Plan mode spins up to 3 explore subagents before the planner even starts, and the heuristic is "use multiple when scope is uncertain." It won't choose fewer - it's being asked to plan, so scope is always uncertain. Nothing penalizes claude for over-exploring and nothing rewards restraint.
Plan mode also ignores session state. A cold start gets the same fanout as a warm session where the relevant files are already in context. In a warm session the explore pass is pure waste - it re-reads loaded files and feeds the planner lossy summaries that conflict with what it already knows.
More tokens, worse plan.
If exploration was conditional on what's already in context..skip it for warm sessions, keep it for cold starts - that does more for both rate limits and plan quality than a hard 40-line cap.
Note: plan mode didn’t always have this 3 subagent fan out behavior attached to it, it was introduced around opus 4.6 launch.
I think I'd be okay with a smaller, more narrative-detailed plan - not so much about verbosity, more about me understanding what is about to happen & why. There hadn't been much discourse once planning mode entered (ie QA). It would jump into its own planning and idle until I saw only a set of projected code changes.
Even without Anthropic's experimentation, anything in the context is completely probabilistic.
You cannot rely on it no matter how/how much you prompt the model
In other news, Claude Code login is down, so if you have time it would be sensible to proiritise fixing that:
Authorization failed Redirect URI http:/localhost:53025/callback is not supported by client.

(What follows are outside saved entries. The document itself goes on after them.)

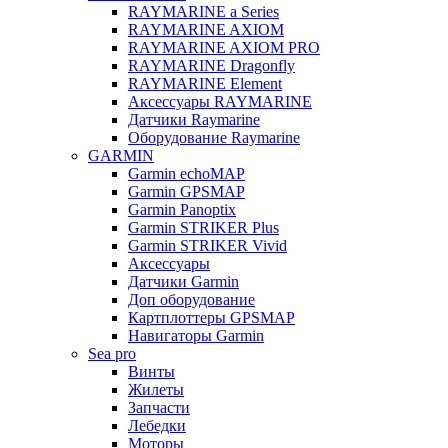
RAYMARINE a Series
RAYMARINE AXIOM
RAYMARINE AXIOM PRO
RAYMARINE Dragonfly
RAYMARINE Element
Аксессуары RAYMARINE
Датчики Raymarine
Оборудование Raymarine
GARMIN
Garmin echoMAP
Garmin GPSMAP
Garmin Panoptix
Garmin STRIKER Plus
Garmin STRIKER Vivid
Аксессуары
Датчики Garmin
Доп оборудование
Картплоттеры GPSMAP
Навигаторы Garmin
Sea pro
Винты
Жилеты
Запчасти
Лебедки
Моторы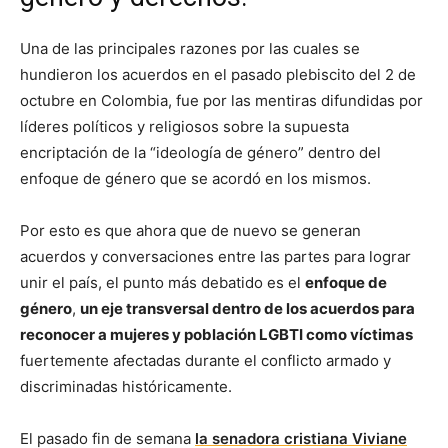
Una de las principales razones por las cuales se
hundieron los acuerdos en el pasado plebiscito del 2 de
octubre en Colombia, fue por las mentiras difundidas por
líderes políticos y religiosos sobre la supuesta
encriptación de la “ideología de género” dentro del
enfoque de género que se acordó en los mismos.
Por esto es que ahora que de nuevo se generan
acuerdos y conversaciones entre las partes para lograr
unir el país, el punto más debatido es el
enfoque de
género
,
un eje transversal dentro de los acuerdos para
reconocer a mujeres y población LGBTI como víctimas
fuertemente afectadas durante el conflicto armado y
discriminadas históricamente.
El pasado fin de semana
la senadora cristiana Viviane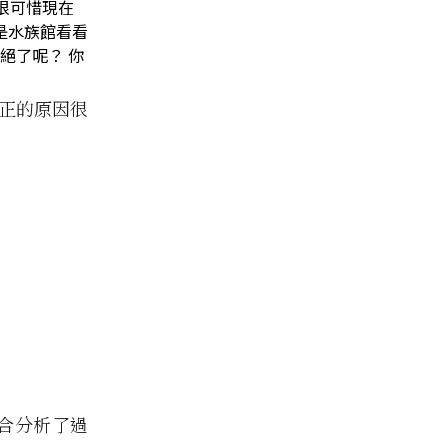
很可惜現在
是水族館看看
絕了呢？ 你
 真正的原因很
綜合分析了過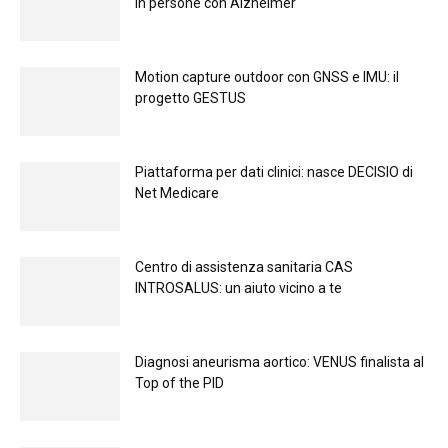
in persone con Alzheimer
Motion capture outdoor con GNSS e IMU: il
progetto GESTUS
Piattaforma per dati clinici: nasce DECISIO di
Net Medicare
Centro di assistenza sanitaria CAS
INTROSALUS: un aiuto vicino a te
Diagnosi aneurisma aortico: VENUS finalista al
Top of the PID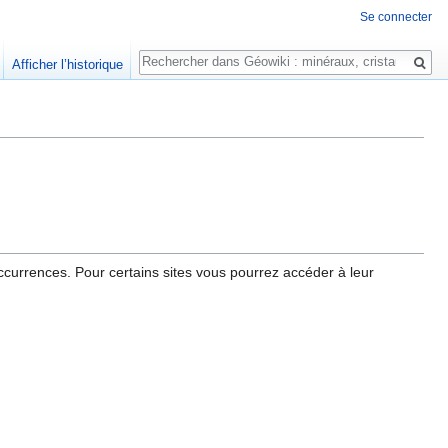
Se connecter
Rechercher
Afficher l’historique
currences. Pour certains sites vous pourrez accéder à leur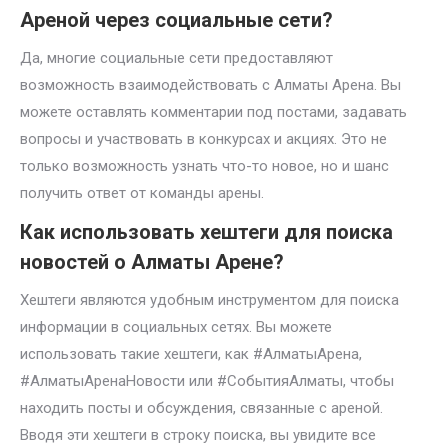
Ареной через социальные сети?
Да, многие социальные сети предоставляют
возможность взаимодействовать с Алматы Арена. Вы
можете оставлять комментарии под постами, задавать
вопросы и участвовать в конкурсах и акциях. Это не
только возможность узнать что-то новое, но и шанс
получить ответ от команды арены.
Как использовать хештеги для поиска
новостей о Алматы Арене?
Хештеги являются удобным инструментом для поиска
информации в социальных сетях. Вы можете
использовать такие хештеги, как #АлматыАрена,
#АлматыАренаНовости или #СобытияАлматы, чтобы
находить посты и обсуждения, связанные с ареной.
Вводя эти хештеги в строку поиска, вы увидите все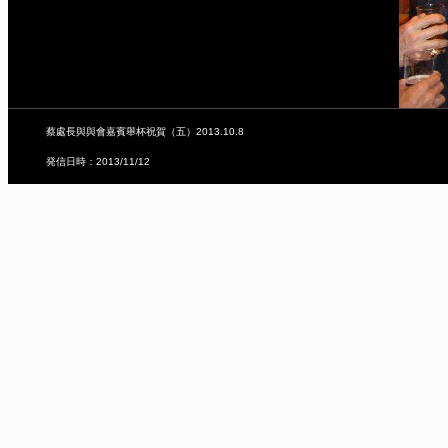
蔡處長與與會嘉賓舉杯祝賀（五）2013.10.8
発信日時：2013/11/12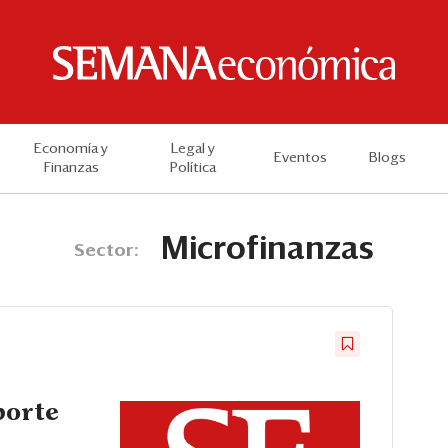
Economía y
Legal y
Eventos
Blogs
Finanzas
Política
Microfinanzas
Sector:
porte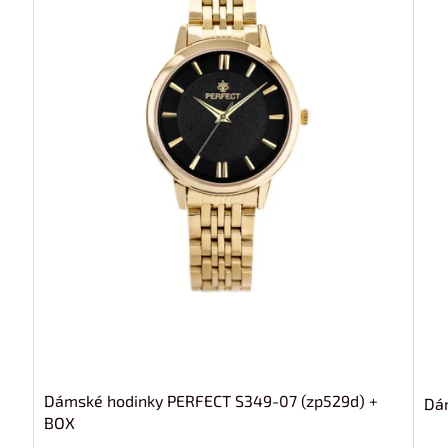
Dámské hodinky PERFECT S349-07 (zp529d) +
Dá
BOX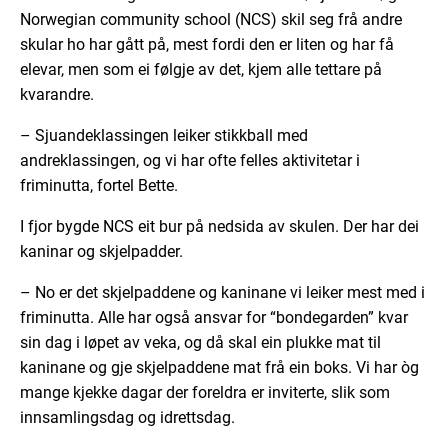
Norwegian community school (NCS) skil seg frå andre
skular ho har gått på, mest fordi den er liten og har få
elevar, men som ei følgje av det, kjem alle tettare på
kvarandre.
– Sjuandeklassingen leiker stikkball med
andreklassingen, og vi har ofte felles aktivitetar i
friminutta, fortel Bette.
I fjor bygde NCS eit bur på nedsida av skulen. Der har dei
kaninar og skjelpadder.
– No er det skjelpaddene og kaninane vi leiker mest med i
friminutta. Alle har også ansvar for “bondegarden” kvar
sin dag i løpet av veka, og då skal ein plukke mat til
kaninane og gje skjelpaddene mat frå ein boks. Vi har òg
mange kjekke dagar der foreldra er inviterte, slik som
innsamlingsdag og idrettsdag.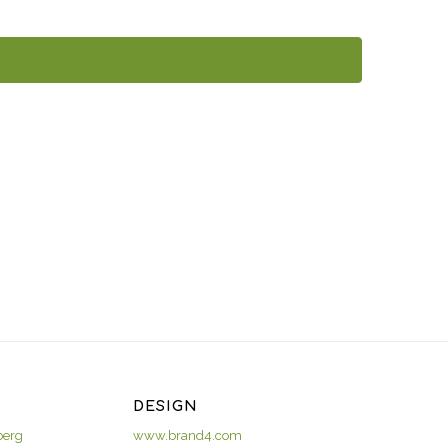
Veranstaltungen
DESIGN
berg
www.brand4.com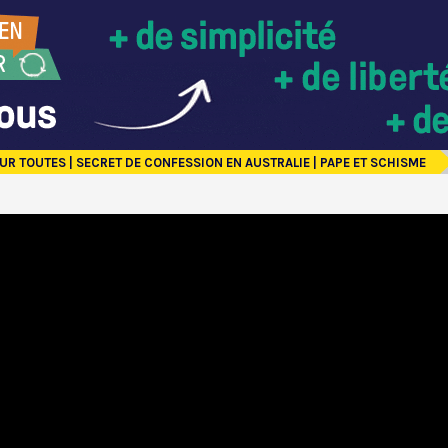
UR TOUTES | SECRET DE CONFESSION EN AUSTRALIE | PAPE ET SCHISME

MacOS Sequoia, VS Code 1.111.0, Firefox 147.0.4 (although also fails on Chrome 145.0.7632.160).
This just started happening as of this evening. I've tried restarting everything, and it doesn't help.

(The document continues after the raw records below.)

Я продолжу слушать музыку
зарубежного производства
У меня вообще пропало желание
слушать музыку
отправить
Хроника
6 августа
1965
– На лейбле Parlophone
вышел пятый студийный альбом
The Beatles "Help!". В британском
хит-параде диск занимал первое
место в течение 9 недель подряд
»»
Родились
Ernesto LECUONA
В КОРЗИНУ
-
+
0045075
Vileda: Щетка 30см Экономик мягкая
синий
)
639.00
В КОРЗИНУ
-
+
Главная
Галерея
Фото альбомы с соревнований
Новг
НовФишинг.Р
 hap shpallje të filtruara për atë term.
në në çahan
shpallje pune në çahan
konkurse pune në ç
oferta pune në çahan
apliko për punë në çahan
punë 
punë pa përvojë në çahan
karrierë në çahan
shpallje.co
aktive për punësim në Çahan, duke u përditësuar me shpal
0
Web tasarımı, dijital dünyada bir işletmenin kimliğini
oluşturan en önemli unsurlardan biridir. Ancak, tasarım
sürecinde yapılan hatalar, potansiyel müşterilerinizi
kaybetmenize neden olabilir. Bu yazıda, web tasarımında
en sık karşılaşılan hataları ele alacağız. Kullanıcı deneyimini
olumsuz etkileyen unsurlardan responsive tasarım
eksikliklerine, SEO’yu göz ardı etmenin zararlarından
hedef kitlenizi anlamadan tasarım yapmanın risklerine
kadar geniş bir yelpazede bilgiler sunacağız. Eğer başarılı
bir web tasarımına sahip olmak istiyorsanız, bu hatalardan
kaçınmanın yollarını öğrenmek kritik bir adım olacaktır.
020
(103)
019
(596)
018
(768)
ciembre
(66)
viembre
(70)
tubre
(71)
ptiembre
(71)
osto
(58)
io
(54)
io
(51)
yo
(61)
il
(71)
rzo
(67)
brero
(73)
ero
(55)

The author's complaint doesn't really have anything to do with the LLM aspect of it though. They're complaining that the app silently changes what it's doing. In this case it's the injection of a prompt in a specific mode, but it could be anything really. Companies could use A/B tests on users to make Photoshop silently change the hue a user selects to be a little brighter, or Word could change the look of document titles, or a game could make enemies a bit stronger (fyi, this does actually happen - players get boosts on their first few rounds in online games to stop them being put off playing).
The complaint is about A/B tests with no visible warnings, not AI.

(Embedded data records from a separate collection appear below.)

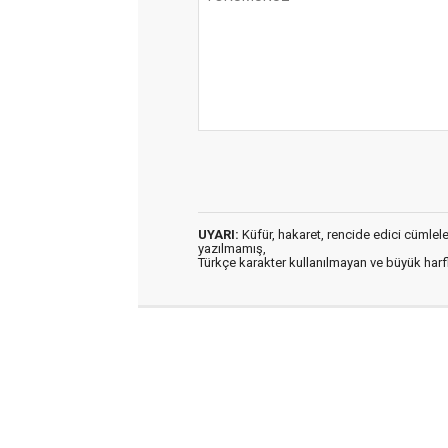
UYARI:
Küfür, hakaret, rencide edici cümleler 
yazılmamış,
Türkçe karakter kullanılmayan ve büyük har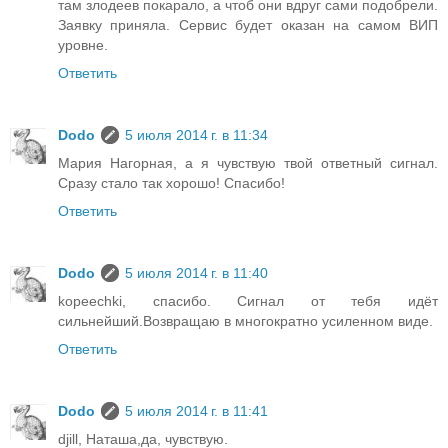
там злодеев покарало, а чтоб они вдруг сами подобрели.
Заявку приняла. Сервис будет оказан на самом ВИП
уровне.
Ответить
Dodo
5 июля 2014 г. в 11:34
Мария Нагорная, а я чувствую твой ответный сигнал.
Сразу стало так хорошо! Спасибо!
Ответить
Dodo
5 июля 2014 г. в 11:40
kopeechki, спасибо. Сигнал от тебя идёт
сильнейший.Возвращаю в многократно усиленном виде.
Ответить
Dodo
5 июля 2014 г. в 11:41
djill, Наташа,да, чувствую.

A/B testing is fine in itself, you need to learn about improvements somehow, but this seems to be A/B testing cost saving optimisations rather than to provide the user with a better experience. Less transparency is rarely good.
This isn’t what I want from a professional tool. For business, we need consistency and reliability.
Perhaps I approach this from a different perspective than you do, so I’m interested to understand other viewpoints.
I review everything that my models produce the same way I review work from my coworkers: Trust but verify.
How often were features changed or deactivated by cloud services?